El reto que representa la transformación o adaptación del ordenamiento procesal a lo que se conoce como un «sistema multipuestos» es significativo. España no es un país con una «cultura» social abierta a la negociación; más bien al contrario, nuestro espíritu es proclive a la exaltación y la confrontación; sin embargo, las constataciones del presente no deben impedir el devenir sino, al contrario, estimularlo; presentar el desafío y —quién sabe— obtener en el diálogo lo que a veces perdemos en la disputa. Nada está escrito, salvo una cosa, una lección reaprendida en estas últimas semanas: el irrenunciable valor de la argumentación jurídica como remedio frente a la controversia; el imposible destierro de las garantías, de los derechos más elementales que nutren y enraízan en el proceso; esa línea roja que se dibuja sobre la posición de la parte.
★ ★ ★ ★ ★ ★ ★
## ACTIVIDAD 1
Indica si cada afirmación concuerda con el texto sobre el ordenamiento procesal y responde sí o no, citando textualmente las palabras que lo deciden: (a) España tiene una cultura social abierta a la negociación; (b) las constataciones del presente deben estimular el devenir; (c) las garantías pueden desterrarse del proceso.
## ACTIVIDAD 2
Escribe lo que sigue al texto sobre el ordenamiento procesal, empezando después de su última oración.
★ ★ ★ ★ ★ ★ ★
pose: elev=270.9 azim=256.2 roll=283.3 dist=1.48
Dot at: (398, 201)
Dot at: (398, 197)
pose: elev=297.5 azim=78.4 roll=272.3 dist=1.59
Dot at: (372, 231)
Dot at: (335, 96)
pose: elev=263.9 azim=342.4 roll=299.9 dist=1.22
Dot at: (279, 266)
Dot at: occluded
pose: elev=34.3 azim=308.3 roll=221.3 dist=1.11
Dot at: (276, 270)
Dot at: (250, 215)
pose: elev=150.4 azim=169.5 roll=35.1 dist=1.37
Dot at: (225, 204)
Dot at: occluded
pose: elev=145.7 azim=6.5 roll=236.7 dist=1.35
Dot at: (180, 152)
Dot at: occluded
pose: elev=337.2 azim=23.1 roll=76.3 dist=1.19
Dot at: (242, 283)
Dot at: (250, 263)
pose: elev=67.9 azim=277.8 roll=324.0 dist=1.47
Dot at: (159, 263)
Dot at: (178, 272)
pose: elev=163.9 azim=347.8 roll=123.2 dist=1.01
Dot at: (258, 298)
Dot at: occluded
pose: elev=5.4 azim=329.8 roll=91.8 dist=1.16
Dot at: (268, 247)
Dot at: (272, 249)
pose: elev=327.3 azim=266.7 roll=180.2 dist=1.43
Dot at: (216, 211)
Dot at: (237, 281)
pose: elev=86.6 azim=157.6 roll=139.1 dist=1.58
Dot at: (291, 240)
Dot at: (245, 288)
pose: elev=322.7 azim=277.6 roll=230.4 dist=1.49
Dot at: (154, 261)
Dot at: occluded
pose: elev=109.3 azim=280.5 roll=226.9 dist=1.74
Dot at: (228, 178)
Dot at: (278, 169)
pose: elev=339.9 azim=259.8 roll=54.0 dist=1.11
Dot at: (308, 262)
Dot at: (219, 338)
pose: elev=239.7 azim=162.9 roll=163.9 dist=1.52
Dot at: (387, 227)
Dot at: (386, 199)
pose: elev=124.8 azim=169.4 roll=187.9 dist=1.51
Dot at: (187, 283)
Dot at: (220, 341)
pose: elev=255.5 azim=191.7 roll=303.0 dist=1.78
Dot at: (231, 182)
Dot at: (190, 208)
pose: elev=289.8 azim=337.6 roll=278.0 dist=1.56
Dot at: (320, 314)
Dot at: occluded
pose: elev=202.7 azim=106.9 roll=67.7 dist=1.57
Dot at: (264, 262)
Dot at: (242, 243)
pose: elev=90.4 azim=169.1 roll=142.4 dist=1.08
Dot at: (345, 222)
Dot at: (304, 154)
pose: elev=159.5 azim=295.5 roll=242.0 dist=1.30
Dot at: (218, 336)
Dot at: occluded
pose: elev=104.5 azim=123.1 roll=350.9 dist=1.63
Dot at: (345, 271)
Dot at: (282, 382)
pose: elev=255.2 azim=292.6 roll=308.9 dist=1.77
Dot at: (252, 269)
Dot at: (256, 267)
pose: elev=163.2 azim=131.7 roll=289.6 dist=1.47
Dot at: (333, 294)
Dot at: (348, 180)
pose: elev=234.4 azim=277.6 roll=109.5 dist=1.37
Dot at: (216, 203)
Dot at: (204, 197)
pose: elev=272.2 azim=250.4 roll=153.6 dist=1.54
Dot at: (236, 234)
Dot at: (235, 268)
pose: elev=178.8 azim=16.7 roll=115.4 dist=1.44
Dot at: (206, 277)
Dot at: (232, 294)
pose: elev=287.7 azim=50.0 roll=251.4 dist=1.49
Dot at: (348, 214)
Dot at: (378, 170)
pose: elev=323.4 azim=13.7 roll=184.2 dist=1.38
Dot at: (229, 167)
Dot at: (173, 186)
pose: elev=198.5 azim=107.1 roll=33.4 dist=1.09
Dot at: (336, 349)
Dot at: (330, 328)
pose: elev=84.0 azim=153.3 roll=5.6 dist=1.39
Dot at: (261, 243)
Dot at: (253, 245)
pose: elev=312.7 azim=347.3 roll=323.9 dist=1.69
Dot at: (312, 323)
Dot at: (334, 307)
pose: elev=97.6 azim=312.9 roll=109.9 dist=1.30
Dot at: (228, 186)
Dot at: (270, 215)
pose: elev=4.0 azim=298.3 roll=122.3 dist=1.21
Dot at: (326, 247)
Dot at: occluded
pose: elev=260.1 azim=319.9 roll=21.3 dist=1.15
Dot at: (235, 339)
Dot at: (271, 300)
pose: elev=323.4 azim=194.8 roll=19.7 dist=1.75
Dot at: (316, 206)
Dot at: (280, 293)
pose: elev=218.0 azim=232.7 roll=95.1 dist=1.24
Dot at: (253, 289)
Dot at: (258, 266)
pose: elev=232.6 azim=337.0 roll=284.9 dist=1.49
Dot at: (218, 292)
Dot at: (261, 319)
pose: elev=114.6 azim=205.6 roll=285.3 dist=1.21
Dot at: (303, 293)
★ ★ ★ ★ ★ ★ ★
## TU RESPUESTA 1
(a) No: «España no es un país con una «cultura» social abierta a la negociación».
(b) Sí: «las constataciones del presente no deben impedir el devenir sino, al contrario, estimularlo».
(c) No: «el imposible destierro de las garantías».

## TU RESPUESTA 2
Con todas las salvedades que impone el desconocimiento de la letra exacta de la iniciativa, la bienvenida al Anteproyecto de Ley de Medidas Procesales, Tecnológicas y de Implantación de Medios de Solución de Diferencias, debe realizarse rodeándolo de todas las precauciones que hemos tenido ocasión de recordar con la incesante dinámica prelegislativa de las últimas semanas. Pleito testigo, mediación, digitalización…Toda novedad que deba alumbrar el futuro del ordenamiento procesal español debe partir del respeto a las bases esenciales que nos dimos hace mucho tiempo y, sin las cuales, no habríamos llegado hasta aquí. No lo olvidemos. Una de ellas —quizá la más importante— es la que atañe al derecho a obtener una resolución motivada, a la garantía principal de conocer los motivos que conducen a la decisión del conflicto. En el ejercicio de ese derecho entran en juego las esencias de nuestro sistema jurisdiccional pero, más que eso, de nuestro mismo modelo social, de la convivencia que se mantiene sobre la legitimidad conferida a un tercero decisor; sin reglas y sin tercero no hay juicio decisivo, pero la verdad sobre la lógica que mantiene en marcha todo lo que conocemos es mucho más simple: respetamos aquello que admitimos como valioso, pero para que lo valioso sea tal y su reconocimiento pueda ser posible hace falta una nota predeterminada, inexcusable: la argumentación; esa poderosa arma que no se empuña frente a las partes, sino con ellas, frente al riesgo más absoluto, ese que ocasiona la nada, el vacío, el silencio, la profundidad oscura que habita en los pozos de la arbitrariedad.